How To: Sniffing the Air

Setting up

Before you begin, you need a system that is capable of not only running Snort, but also acting as a wireless access point. The cheapest way to do this is with the venerable Linksys WRT54G wireless router [reviewed here]. The WRT54G runs open source firmware that can be replaced with many alternative distros that offer enhanced capabilities - including running Snort. Alternatively, if you have a spare machine, a wireless card, a normal Ethernet adaptor, and a lot of spare time, you can set it up as an access point.

Linksys WRT54G

Figure 3: Linksys WRT54G

This article will use examples using a WRT54G router running OpenWRT RC 2 (codenamed 'White Russian'). There are many Linux distributions for wireless routers available (something I hope to cover in a future article), but I chose OpenWRT because it is simple, lightweight, and comes with a package system similar to Debian Linux.

OpenWRT in action

Figure 4: OpenWRT in action
(Click image to enlarge)
NOTE!Disclaimer: Loading OpenWRT, Snort Wireless or other alternative firmware onto your WRT54G will void your warranty.

TomsNetworking, Tom's Guides Publishing and I are not responsible for any damage that the information in this article may cause to your WRT54G.

So download a copy of the current firmware before you start, and don't go trying to get help from Linksys if you break it.

I won't go into the details of installing OpenWRT, since there is very good installation documentation on the OpenWRT website. Once the install is complete, you can Telnet into the router [instructions here] and poke around.

Once OpenWRT has been set up on the router, the Snort Wireless program may be downloaded and installed. This can be done through OpenWRT's aforementioned package manager system, ipkg, with the following command:

ipkg install

Note that this package is nearly a year out of date. This is all right, as all of the basic functionality that we want in an IDS is still there, and all of the latest Snort rulesets may be downloaded with ipkg (see the OpenWRT tracker page for details on the latest packages). For those of you running a dedicated machine as an access point, you can get a copy of the Snort Wireless source and compile that on the machine. Take special care to add the --enable-wireless flag when you configure, otherwise the Wi-Fi-specific preprocessors will not function.

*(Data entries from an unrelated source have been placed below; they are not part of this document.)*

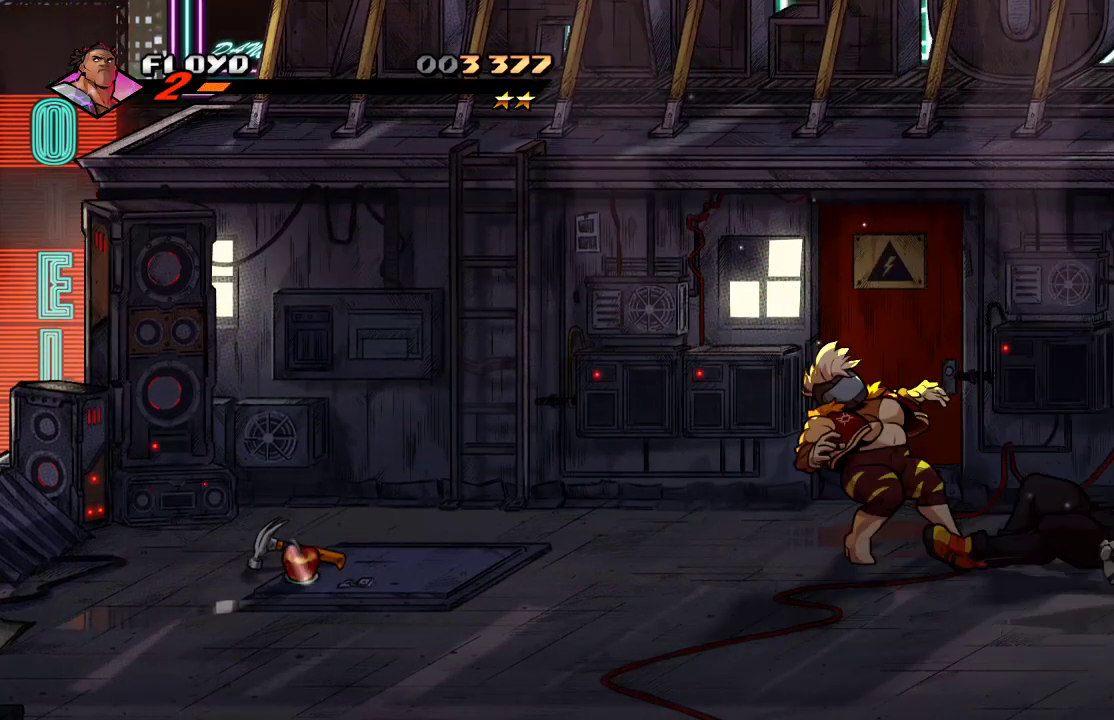
{"buttons": [], "left_stick": "center", "right_stick": "center", "events": [[33, "left_stick", "up-left"], [500, "left_stick", "center"]]}
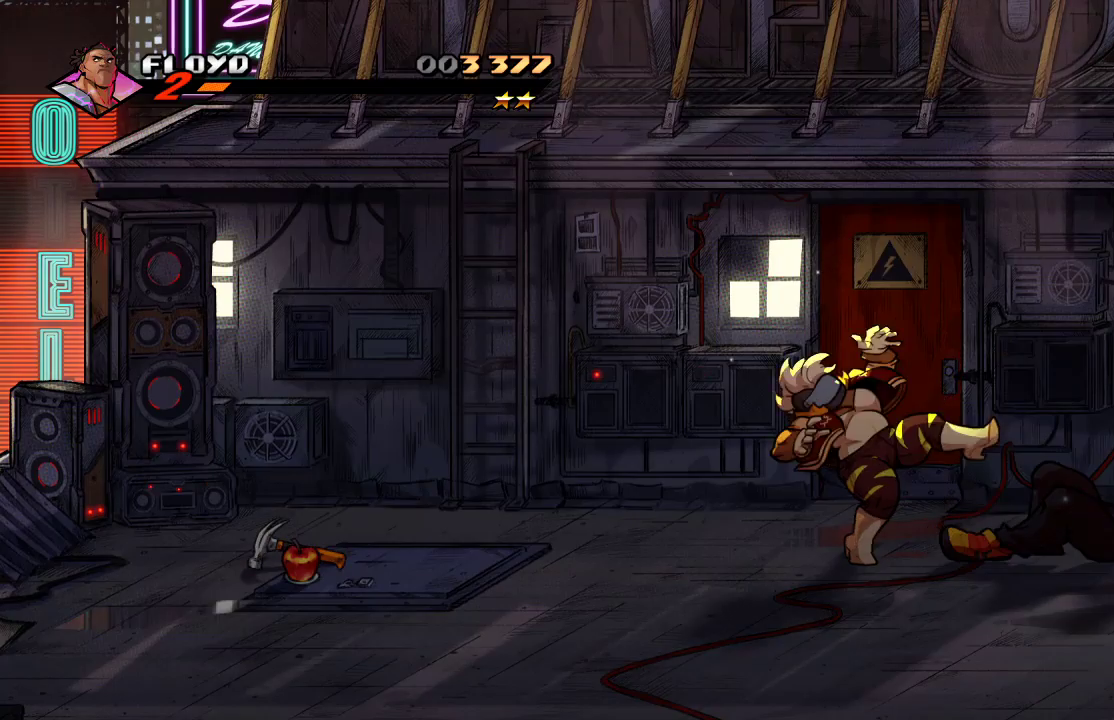
{"buttons": [], "left_stick": "center", "right_stick": "center", "events": [[233, "left_stick", "left"], [333, "SQUARE", "down"], [333, "left_stick", "center"], [400, "SQUARE", "up"], [433, "SQUARE", "down"], [500, "SQUARE", "up"]]}
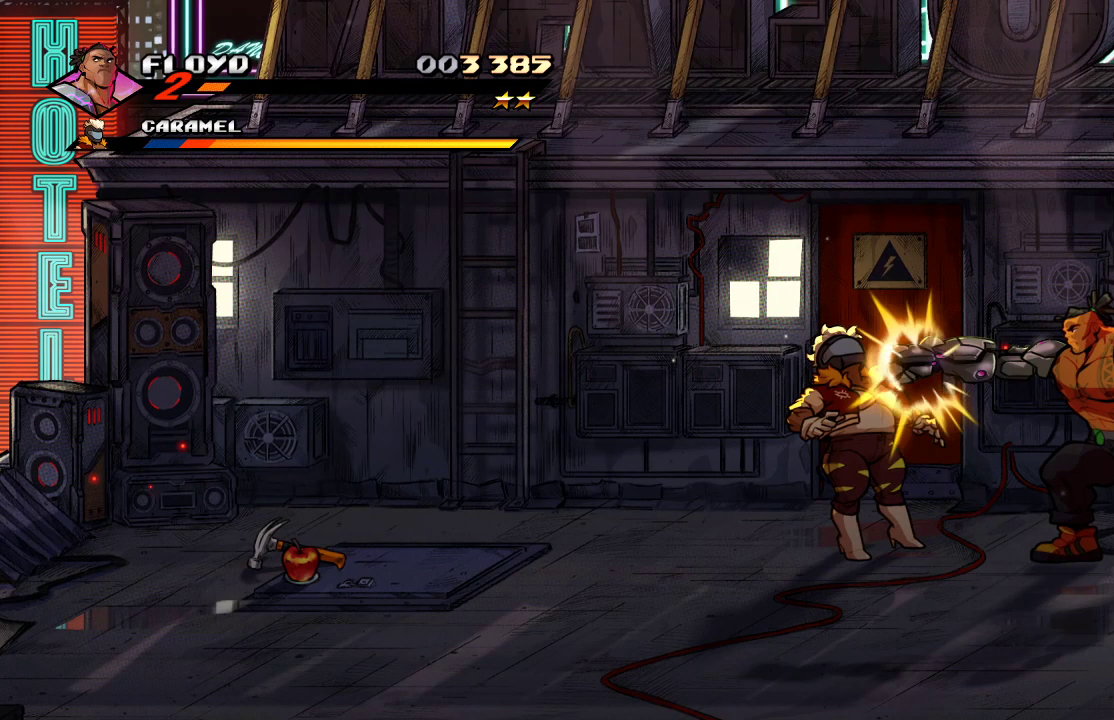
{"buttons": [], "left_stick": "center", "right_stick": "center", "events": [[133, "SQUARE", "down"], [200, "SQUARE", "up"], [233, "SQUARE", "down"], [300, "SQUARE", "up"], [367, "SQUARE", "down"], [467, "SQUARE", "up"]]}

Snort Wireless works in a similar way to Snort itself, but is intended to be deployed on a wireless access point to defend against wireless attacks. In particular, it contains a new rule protocol (entitled wifi) to allow the IDS to properly identify traffic associated with common wireless attacks such as Netstumbler traffic or WEP cracking attempts. Using the wifi protocol for rules in Snort Wireless follows the same pattern as writing normal Snort rules, with one notable exception: instead of specifying the IP addresses and ports of the first and second hosts, their MAC addresses are used.